For the study, the researchers looked at national databases that tracked patient visits to their physicians between 1999 and 2002 and the types of medications being either continued or prescribed. Additionally, they used a tool developed at Stanford in the 1990s to categorize patients according to their risk of gastrointestinal bleeding from NSAIDs.

According to the study, 73 percent of the patients had either a very low or low risk of GI bleeding from NSAIDs, meaning that there was no pressing medical reason for them to switch to COX-2 inhibitors. Yet this group had the greatest growth in use of COX-2 drugs. The study showed the number of physician visits associated with COX-2 use in these patients more than doubled from approximately 9.5 million in 1999 to 20.9 million in 2002, accounting for 63 percent of the growth in the drugs’ use during that time.

Patients most likely to benefit from the COX-2 drugs—those with either moderate or high risk of GI bleeding—accounted for the remaining 37 percent increase.

The researchers point to a couple of key factors behind the rapid growth of COX-2s. Prime among these is the heavy marketing of the medications. In 2000, for instance, Vioxx topped all direct-to-consumer drug advertising with expenditures of $161 million.
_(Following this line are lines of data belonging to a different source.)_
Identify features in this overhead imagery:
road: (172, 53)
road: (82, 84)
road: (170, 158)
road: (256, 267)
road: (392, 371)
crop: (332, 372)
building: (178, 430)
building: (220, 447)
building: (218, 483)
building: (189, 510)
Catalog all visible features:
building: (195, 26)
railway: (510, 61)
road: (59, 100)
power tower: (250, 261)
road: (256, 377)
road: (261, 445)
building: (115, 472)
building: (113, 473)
The researchers also found that during the time period they studied, the COX-2 drugs eroded NSAID market share while increasing the total market demand for painkillers.
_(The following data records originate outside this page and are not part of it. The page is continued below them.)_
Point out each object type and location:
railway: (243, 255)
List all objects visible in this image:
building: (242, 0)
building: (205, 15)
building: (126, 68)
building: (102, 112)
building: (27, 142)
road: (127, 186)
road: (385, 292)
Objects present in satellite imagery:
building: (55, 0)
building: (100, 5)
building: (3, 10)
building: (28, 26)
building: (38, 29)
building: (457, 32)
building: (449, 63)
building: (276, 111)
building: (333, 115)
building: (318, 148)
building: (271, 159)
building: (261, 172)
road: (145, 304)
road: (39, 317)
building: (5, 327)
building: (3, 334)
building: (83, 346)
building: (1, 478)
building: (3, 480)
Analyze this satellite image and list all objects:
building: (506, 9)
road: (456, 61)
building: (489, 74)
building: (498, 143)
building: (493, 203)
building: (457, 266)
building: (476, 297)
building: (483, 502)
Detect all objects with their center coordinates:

A second factor is the tendency among patients and physicians to believe that newer drugs are better than existing medications. “Drugs are approved on the basis of their superiority to placebo, not their superiority to existing drugs,” Stafford said. “I think people misunderstand the nature of FDA approval and the criteria used to allow drugs to enter the market.”

Stafford noted that nearly all drugs carry some risks, but physicians and patients are generally willing to use them if the likely benefits outweigh the harms. Many people, for instance, are allergic to antibiotics and yet physicians accept this inherent risk in patients who have significant bacterial illnesses because the benefits of treatment usually outweigh the risk of allergic reaction. But for COX-2 inhibitors, the risks may outweigh the benefits, especially for patients at low risk for gastrointestinal bleeding, he said.

“It’s too unsophisticated to brand any drug as being ‘dangerous’ or ‘not dangerous,’” Stafford said. “It depends on the setting in which the drug is used and the characteristics of the patient.”